Notemos que o que seja o universo circundante ao fenômeno de um personagem de nome Jesus, o cristianismo, é sim um objeto de História, tanto que temos uma “História das Religiões”, e mais especificamente, uma “História do Cristianismo”. Mas aqui, vale didaticamente, novamente, uma metáfora. A Zoologia não estuda unicórnios, mas é perfeitamente possível uma tese em História da Cultura, da Literatura, da Mitologia com o título, digamos “O mito dos unicórnios na mitologia e consequente literatura indo-europeia.” Não há conceito humano, real ou completamente abstrato, imaginário, que não seja passível de estudo e até de construção de ciência (num sentido menor do termo ciência, sejamos exatos.

Em suma, o estudo do cristianismo não é propriamente o estudo histórico de um homem chamado Jesus (nem poderia ser), como o é para o estudo do Helenismo o estudo da vida de Alexandre, ainda que permeada de interessantes eventos míticos, mas o estudo dos homens no processo no tempo em torno de um conjunto de ideias que inclui a descrição e discursos de um homem que se afirma como sendo, por nome, Jesus (como seria o Helenismo com a influência do gigante personagem histórico que foi Alexandre). Daí a moderação dos textos históricos acadêmicos e sérios, mesmo em divulgação, em relação a quem tenha sido Jesus.

Tarefas a realizar
(a) Copie do texto sobre o estudo histórico do cristianismo o trecho que começa em "Em suma, o estudo" e termina em "tenha sido Jesus.".
(b) Prossiga com o texto sobre Jesus e a História do Cristianismo a partir da última frase apresentada.

Dados de origem

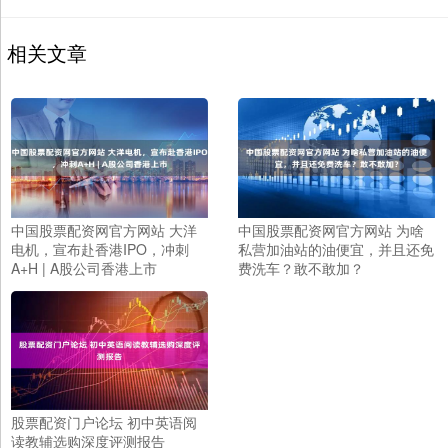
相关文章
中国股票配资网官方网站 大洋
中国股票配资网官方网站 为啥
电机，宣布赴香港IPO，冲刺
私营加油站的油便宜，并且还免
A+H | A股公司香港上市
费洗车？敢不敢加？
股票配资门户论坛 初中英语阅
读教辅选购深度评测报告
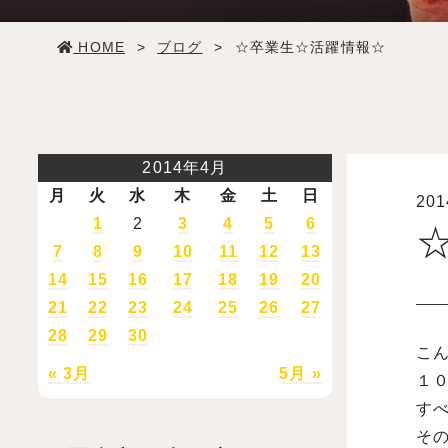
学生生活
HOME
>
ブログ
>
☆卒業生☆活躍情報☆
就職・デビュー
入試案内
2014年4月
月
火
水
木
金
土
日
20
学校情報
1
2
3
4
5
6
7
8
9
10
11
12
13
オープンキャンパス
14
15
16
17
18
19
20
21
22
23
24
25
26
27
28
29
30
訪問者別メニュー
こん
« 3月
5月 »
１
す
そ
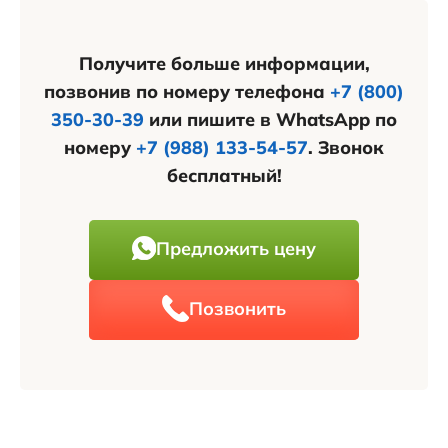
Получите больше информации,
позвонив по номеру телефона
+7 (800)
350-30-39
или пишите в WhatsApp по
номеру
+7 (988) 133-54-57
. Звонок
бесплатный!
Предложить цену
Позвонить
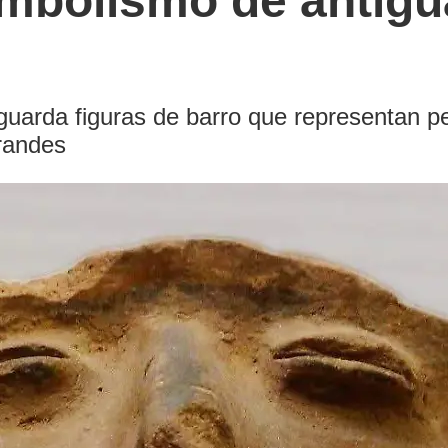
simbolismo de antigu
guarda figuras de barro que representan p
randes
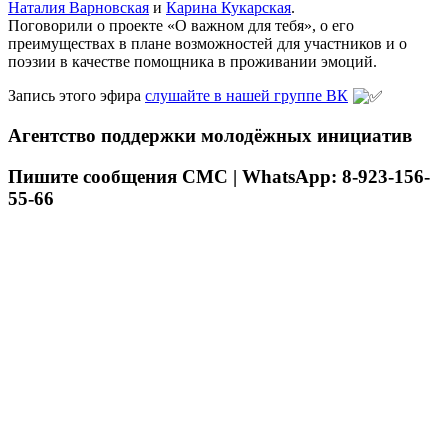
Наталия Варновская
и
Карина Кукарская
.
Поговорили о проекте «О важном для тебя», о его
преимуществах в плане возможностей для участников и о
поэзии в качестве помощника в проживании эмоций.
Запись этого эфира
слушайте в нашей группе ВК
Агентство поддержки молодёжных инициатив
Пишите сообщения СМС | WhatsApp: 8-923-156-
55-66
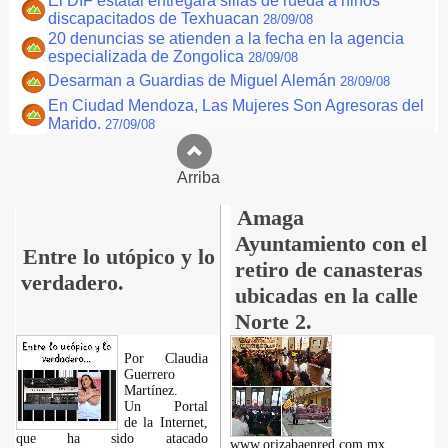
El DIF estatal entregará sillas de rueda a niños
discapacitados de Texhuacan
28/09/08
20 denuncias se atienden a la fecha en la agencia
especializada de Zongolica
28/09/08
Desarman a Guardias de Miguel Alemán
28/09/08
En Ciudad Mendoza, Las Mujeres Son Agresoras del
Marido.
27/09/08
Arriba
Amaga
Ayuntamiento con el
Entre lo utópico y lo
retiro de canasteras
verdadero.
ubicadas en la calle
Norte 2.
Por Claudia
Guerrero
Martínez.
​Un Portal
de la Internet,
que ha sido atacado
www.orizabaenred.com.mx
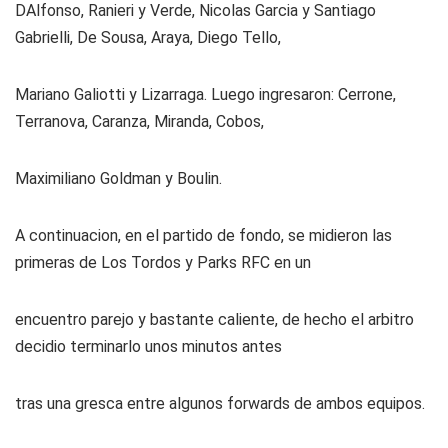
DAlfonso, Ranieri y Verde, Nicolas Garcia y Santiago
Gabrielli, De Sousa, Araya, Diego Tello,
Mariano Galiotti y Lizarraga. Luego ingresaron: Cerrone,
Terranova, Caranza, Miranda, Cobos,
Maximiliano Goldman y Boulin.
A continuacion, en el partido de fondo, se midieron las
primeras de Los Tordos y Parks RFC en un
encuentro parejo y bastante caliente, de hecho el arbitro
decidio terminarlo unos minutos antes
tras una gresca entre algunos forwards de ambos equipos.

...

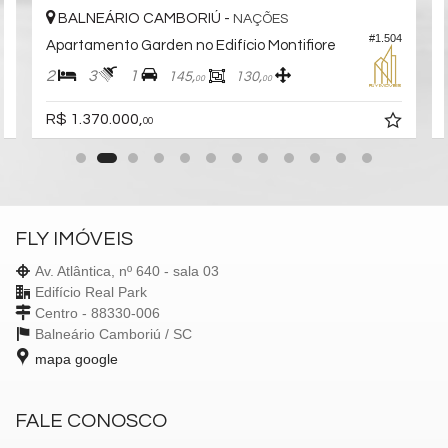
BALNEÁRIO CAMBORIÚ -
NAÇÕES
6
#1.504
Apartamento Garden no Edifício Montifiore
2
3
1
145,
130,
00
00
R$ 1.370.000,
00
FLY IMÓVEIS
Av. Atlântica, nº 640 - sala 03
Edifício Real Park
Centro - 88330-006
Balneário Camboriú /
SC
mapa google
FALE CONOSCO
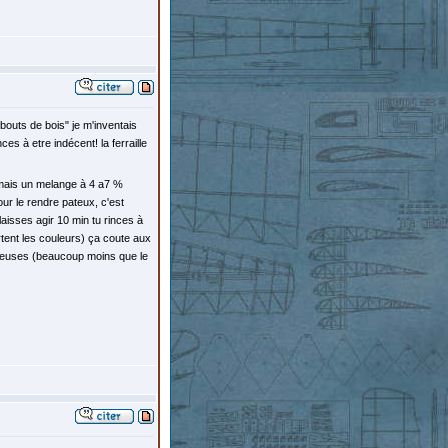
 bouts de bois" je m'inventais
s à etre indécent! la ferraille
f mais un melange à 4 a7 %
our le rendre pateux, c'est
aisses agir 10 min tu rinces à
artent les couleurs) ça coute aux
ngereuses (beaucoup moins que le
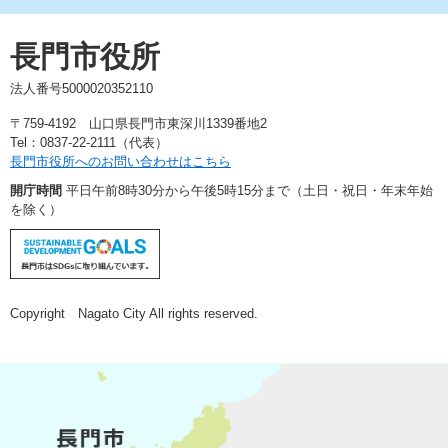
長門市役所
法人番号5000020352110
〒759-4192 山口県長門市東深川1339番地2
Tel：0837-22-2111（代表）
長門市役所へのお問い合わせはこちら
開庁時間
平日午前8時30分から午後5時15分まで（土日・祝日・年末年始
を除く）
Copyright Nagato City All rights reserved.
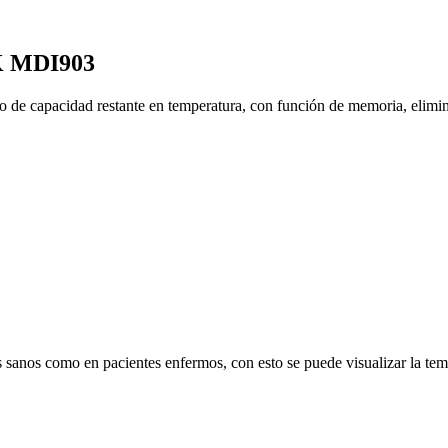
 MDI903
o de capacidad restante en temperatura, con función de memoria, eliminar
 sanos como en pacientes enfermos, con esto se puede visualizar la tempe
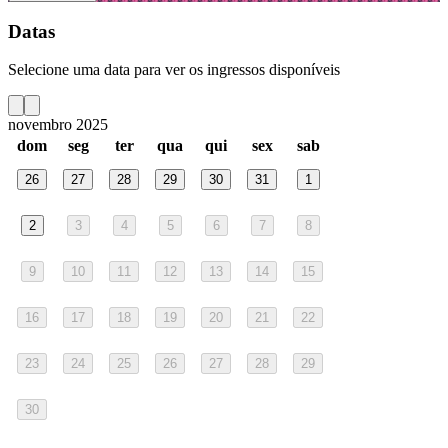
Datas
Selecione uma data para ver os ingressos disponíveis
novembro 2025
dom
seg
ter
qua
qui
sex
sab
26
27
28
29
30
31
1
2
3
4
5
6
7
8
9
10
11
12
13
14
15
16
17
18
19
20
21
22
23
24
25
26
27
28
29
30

Respostas por item
(a)
Em suma, o estudo do cristianismo não é propriamente o estudo histórico de um homem chamado Jesus (nem poderia ser), como o é para o estudo do Helenismo o estudo da vida de Alexandre, ainda que permeada de interessantes eventos míticos, mas o estudo dos homens no processo no tempo em torno de um conjunto de ideias que inclui a descrição e discursos de um homem que se afirma como sendo, por nome, Jesus (como seria o Helenismo com a influência do gigante personagem histórico que foi Alexandre). Daí a moderação dos textos históricos acadêmicos e sérios, mesmo em divulgação, em relação a quem tenha sido Jesus.

(b)
Mas quem é o Jesus “mítico”, que pelo próprio termo, jamais poderia ser tratado pela história, ainda que não houvesse qualquer dúvida sobre um Jesus histórico, mesmo sem qualquer evidência de seu corpo, o que valeria para um colosso da história como Alexandre?

É o Jesus que andou sobre as águas, transformou água em vinho etc, e para a História, descrições de milagres, o sobrenatural, passam pelos filtros do problema da demarcação e pela argumentação dos milagres de Hume.

Não é que se negue que tais milagres tenham acontecido. É que eles não podem ser considerados como fundamento da existência de um personagem histórico.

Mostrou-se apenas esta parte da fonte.